What you have to do >> All of the data goes into your copy exactly as written. Images do not.

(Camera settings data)
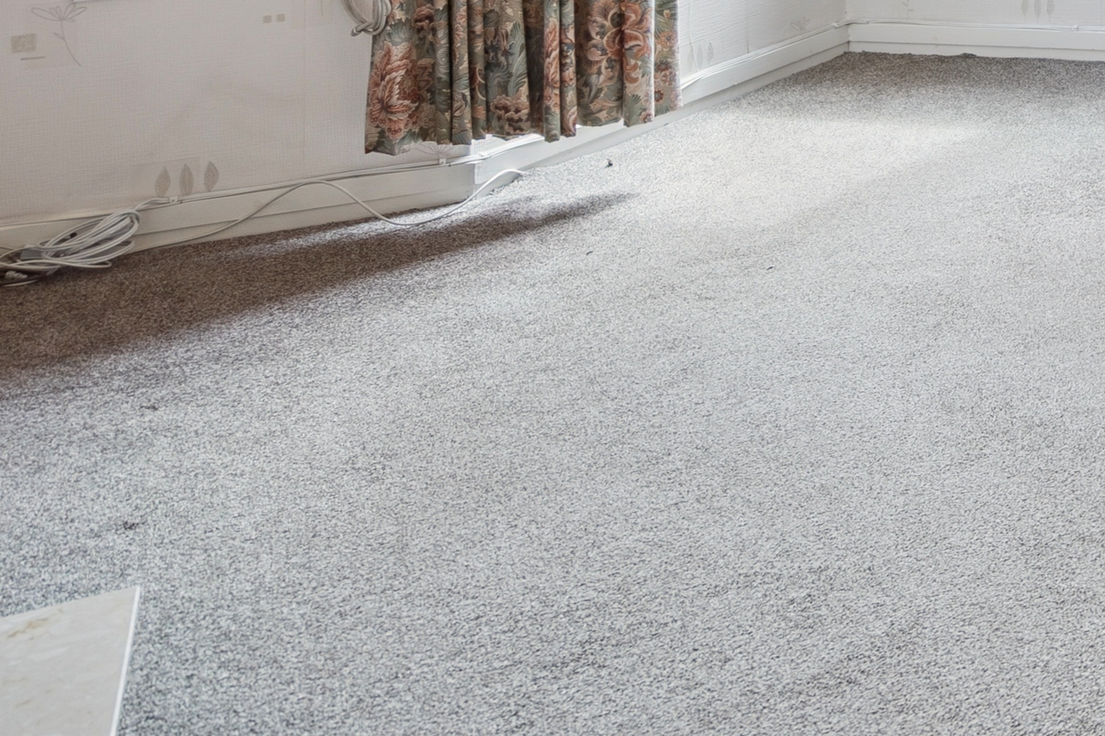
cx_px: 1732
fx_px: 1842
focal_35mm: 60
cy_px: -401
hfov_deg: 24.4
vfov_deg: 19.4
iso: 125
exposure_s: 1/100
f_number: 4
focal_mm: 16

Solution to this exercise >>
cx_px: 1732
fx_px: 1842
focal_35mm: 60
cy_px: -401
hfov_deg: 24.4
vfov_deg: 19.4
iso: 125
exposure_s: 1/100
f_number: 4
focal_mm: 16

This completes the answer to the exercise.